Bila Sukarno di masa Demokrasi Terpimpin ataupun Orde Lama memiliki Subandrio selaku Menlu terlama, hingga Soeharto memiliki 3 Menlu yang masa jabatannya lebih dari 10 tahun ialah Adam Malik, Muchtar Kusumaatmadja, dan Ali Alatas.

Dari sekian banyak orang yang pernah jadi Menteri Luar Negara Indonesia, Ali Alatas adalah orang terlama di pos ini. Dia berprofesi dari 21 Maret 1988 hingga 20 Oktober 1999. No 2 terlama sehabis Ali Alatas adalah Adam Malik, yang berprofesi sejak 18 Maret 1966 hingga 1 Oktober 1977. Kemudian disusul oleh Muchtar Kusumaatmadja, yang berprofesi sejak 29 Maret 1978 hingga 11 Maret 1988.

Infografik Mozaik Kementerian Luar Negeri RI. tirto.id/Sabit

Mayoritas Alumni Hukum

Hingga dikala ini, Ali Alatas adalah salah satunya lulusan Perguruan Dinas Luar Negara ( ADLN) yang jadi Menlu. Walaupun ia pula ialah lulusan Hukum Universitas Indonesia. Ia pernah jadi Sekretaris Adam Malik kemudian jadi Staf Perwakilan Indonesia di Perserikatan Bangsa Bangsa ( PBB).

Mayoritas Menlu memiliki latar balik pembelajaran hukum, mulai dari sekolah hukum kolonial Recht Hoge School( RHS) Jakarta, Fakultas Hukum Universitas Leiden di Belanda ataupun fakultas hukum dari universitas di Indonesia, semacam Unversitas Gadjah Mada dan Universitas Indonesia.

Alexander Andries Maramis, Soenario, Achmad Subardjo, dan Muchtar Kusumaatmadja ialah lulusan Fakultas Hukum Universitas Leiden. Sedangkan mantan siswa RHS Jakarta antara lain Mohamad Roem, Wilopo, Moekarto Notowidagdo, dan Ida Anak Agung Gde Agung. Nama terakhir tidak hingga lulus.
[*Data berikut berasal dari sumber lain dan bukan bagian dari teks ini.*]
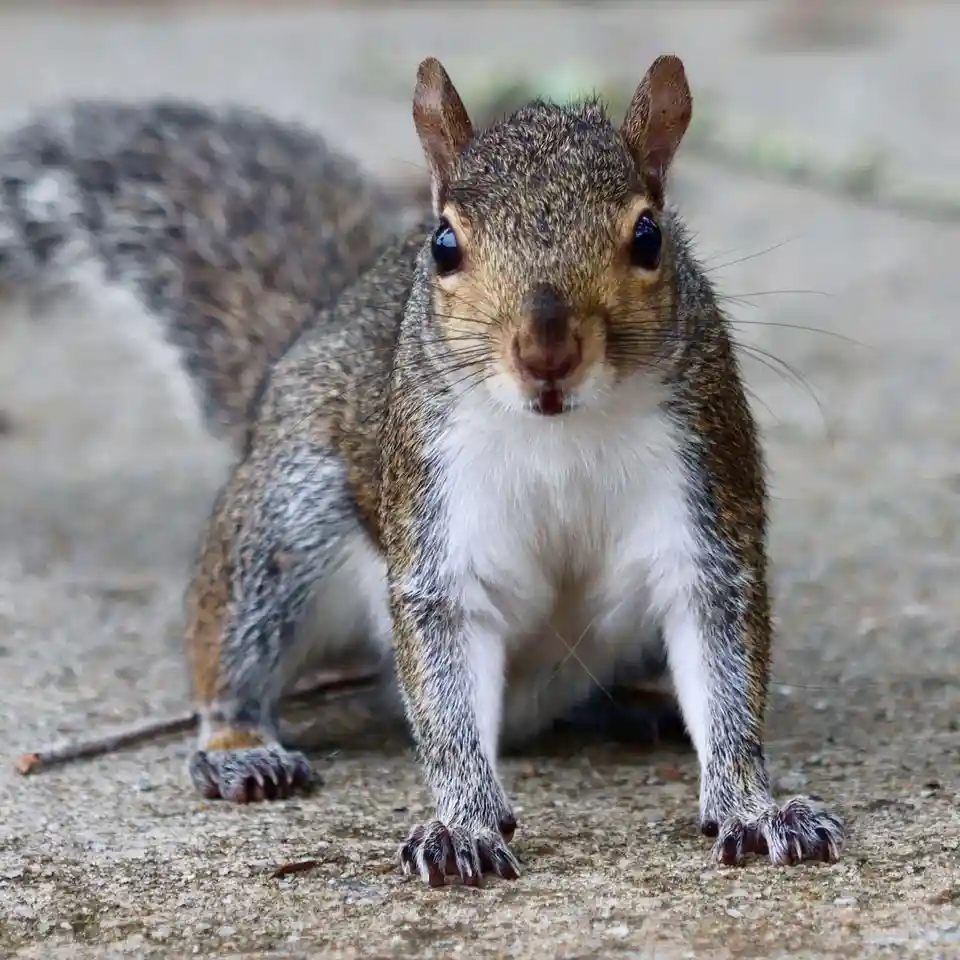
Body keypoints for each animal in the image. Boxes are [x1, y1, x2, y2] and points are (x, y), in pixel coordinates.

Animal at [182, 52, 846, 887]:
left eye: (649, 236)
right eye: (444, 244)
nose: (545, 350)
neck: (560, 431)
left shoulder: (701, 491)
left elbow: (721, 657)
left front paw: (753, 807)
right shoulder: (438, 518)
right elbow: (447, 689)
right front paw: (464, 822)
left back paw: (633, 705)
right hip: (286, 519)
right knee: (234, 646)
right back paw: (239, 749)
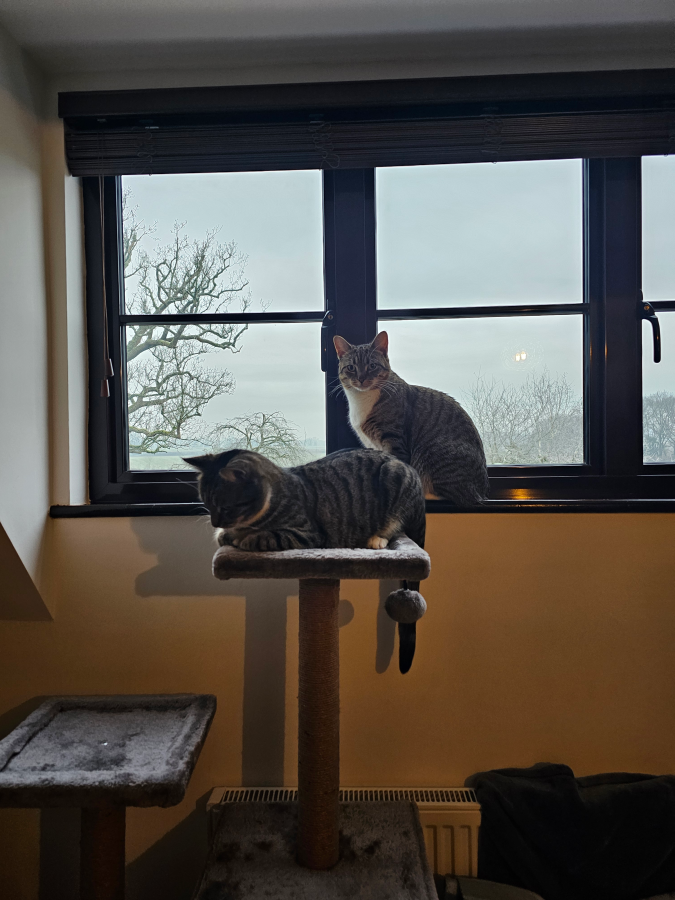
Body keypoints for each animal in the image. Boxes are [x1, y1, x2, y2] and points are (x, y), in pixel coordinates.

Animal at [184, 447, 426, 553]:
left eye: (226, 507)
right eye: (208, 506)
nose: (214, 522)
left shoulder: (307, 533)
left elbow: (268, 536)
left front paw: (247, 539)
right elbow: (225, 536)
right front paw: (225, 534)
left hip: (395, 481)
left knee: (395, 529)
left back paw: (376, 540)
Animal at [333, 331, 489, 507]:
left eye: (372, 366)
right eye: (351, 368)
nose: (361, 378)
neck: (362, 400)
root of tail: (481, 493)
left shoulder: (394, 441)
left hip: (433, 452)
Para lulusan sekolah hukum itu, sejak era kolonial telah turut dan dalam perjuangan pergerakan nasional melawan pemerintah kolonial.

Subandrio adalah lulusan Geneeskundige Hoge School ( sekolah medis era kolonial Hindia Belanda), sedangkan Syarief Thayeb pernah belajar di Ika Dai Gakku ( sekolah medis era Jepang) di Jakarta.

Tidak hanya itu, terdapat 3 tokoh berijazah sekolah menengah yang pernah menduduki pos ini, ialah Sutan Syahrir, Haji Agus Salim, dan Ruslan Abdulgani. Salah satunya orang dengan tingkatan pembelajaran resmi sangat rendah yang pernah mengetuai departemen ini adalah Adam Malik. Ia cuma berijazah Hollandsche Inlansche School( HIS) Pematangsiantar.

Sebagian orang Menlu, pernah jadi duta besar. Retno Marsudi adalah mantan Duta Besar Indonesia buat Belanda. Marty Natalegawa pernah jadi Duta Besar di Inggris dan Irlandia, Hasan Wirayudha di Mesir dan Djibouti, Syarief Thayeb di Amerika Serikat, Subandrio di Inggris, dan Adam Malik di Polandia dan Uni Soviet. Kebalikannya, terdapat pula mantan Menlu yang jadi duta besar, semacam Achmad Subardjo yang jadi Duta Besar Indonesia di Swiss, Moekarto Notowidagdo di Amerika Serikat, dan Ruslan Abdulgani di PBB.

Bila di departemen lain banyak diisi oleh orang- orang yang berlatar balik militer, posisi Menlu malah seluruhnya diisi oleh sipil. Para mantan jenderal sangat besar cuma jadi duta besar.